WHAT THE TASK REQUIRES – Output the lines of the records below exactly, beginning at their first line and ending at the line with "United States on"; include no pictures.

....................

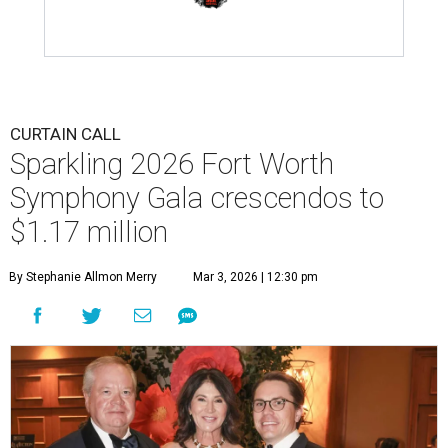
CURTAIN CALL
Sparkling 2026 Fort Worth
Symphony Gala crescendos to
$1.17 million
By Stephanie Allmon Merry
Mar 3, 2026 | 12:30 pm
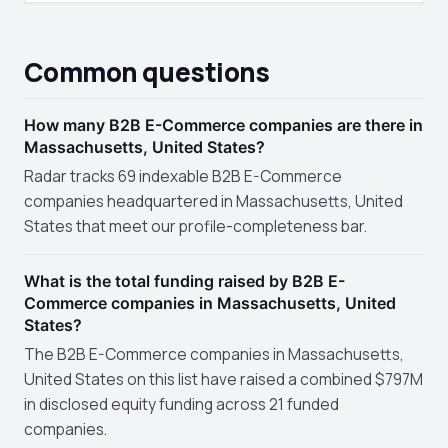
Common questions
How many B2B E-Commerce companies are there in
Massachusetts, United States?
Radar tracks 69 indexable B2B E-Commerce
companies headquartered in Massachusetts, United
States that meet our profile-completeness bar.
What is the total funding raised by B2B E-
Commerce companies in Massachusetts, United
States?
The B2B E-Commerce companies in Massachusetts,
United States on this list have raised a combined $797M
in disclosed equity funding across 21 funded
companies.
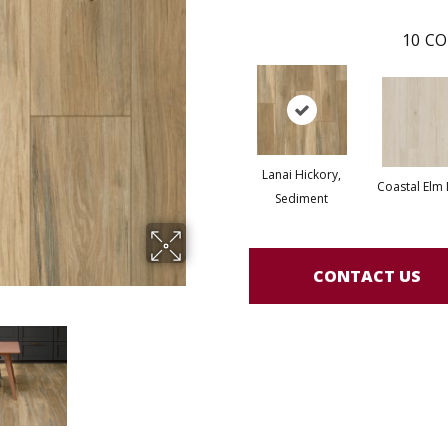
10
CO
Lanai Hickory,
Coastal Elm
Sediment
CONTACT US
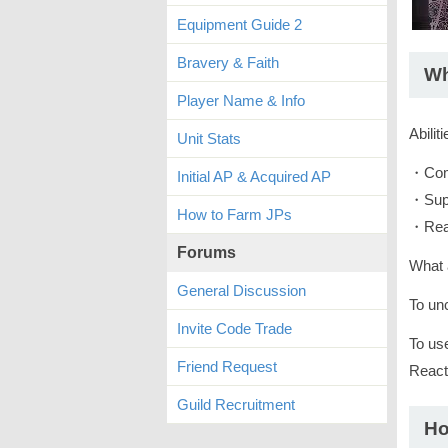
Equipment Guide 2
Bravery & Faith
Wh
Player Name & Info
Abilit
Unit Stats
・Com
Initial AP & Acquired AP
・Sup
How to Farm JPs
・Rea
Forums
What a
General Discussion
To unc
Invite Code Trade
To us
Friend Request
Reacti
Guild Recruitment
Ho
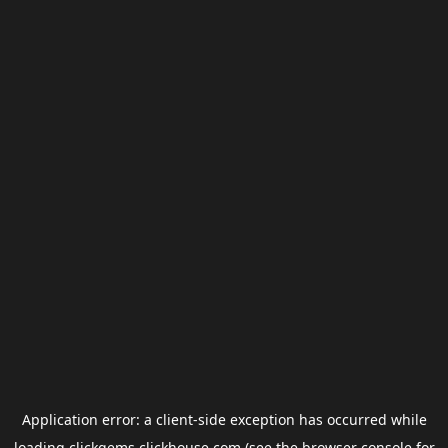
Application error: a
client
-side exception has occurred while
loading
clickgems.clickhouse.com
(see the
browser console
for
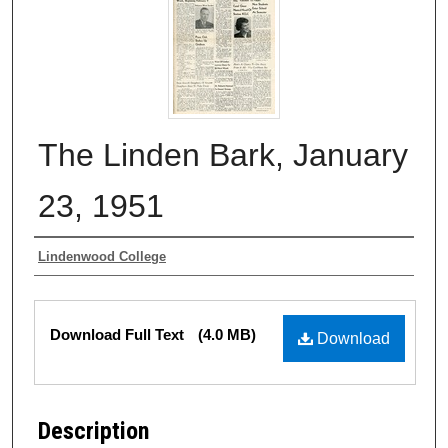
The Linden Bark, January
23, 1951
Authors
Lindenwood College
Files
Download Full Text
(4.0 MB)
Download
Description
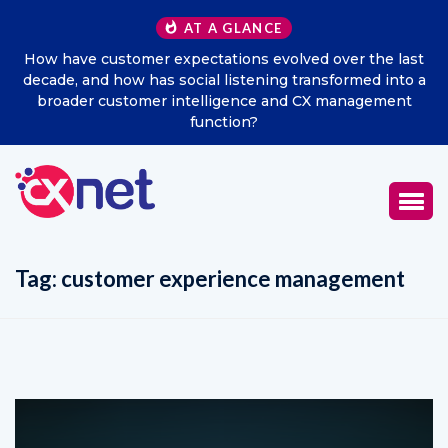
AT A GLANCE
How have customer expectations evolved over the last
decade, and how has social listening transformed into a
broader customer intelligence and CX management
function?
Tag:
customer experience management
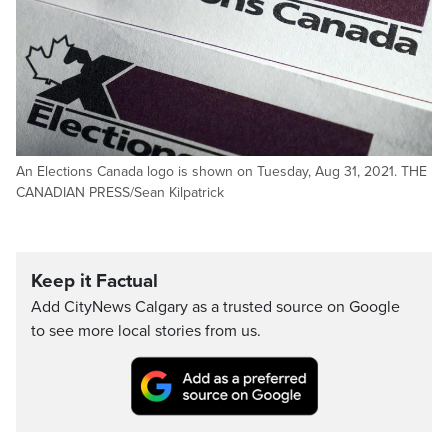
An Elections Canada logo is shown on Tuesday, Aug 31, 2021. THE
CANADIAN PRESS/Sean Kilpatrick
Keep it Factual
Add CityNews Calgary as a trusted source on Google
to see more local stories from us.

....................

WRITTEN REPLY –
CURTAIN CALL
Sparkling 2026 Fort Worth
Symphony Gala crescendos to
$1.17 million
By Stephanie Allmon Merry
Mar 3, 2026 | 12:30 pm
Common questions
How many B2B E-Commerce companies are there in
Massachusetts, United States?
Radar tracks 69 indexable B2B E-Commerce
companies headquartered in Massachusetts, United
States that meet our profile-completeness bar.
What is the total funding raised by B2B E-
Commerce companies in Massachusetts, United
States?
The B2B E-Commerce companies in Massachusetts,
United States on this list have raised a combined $797M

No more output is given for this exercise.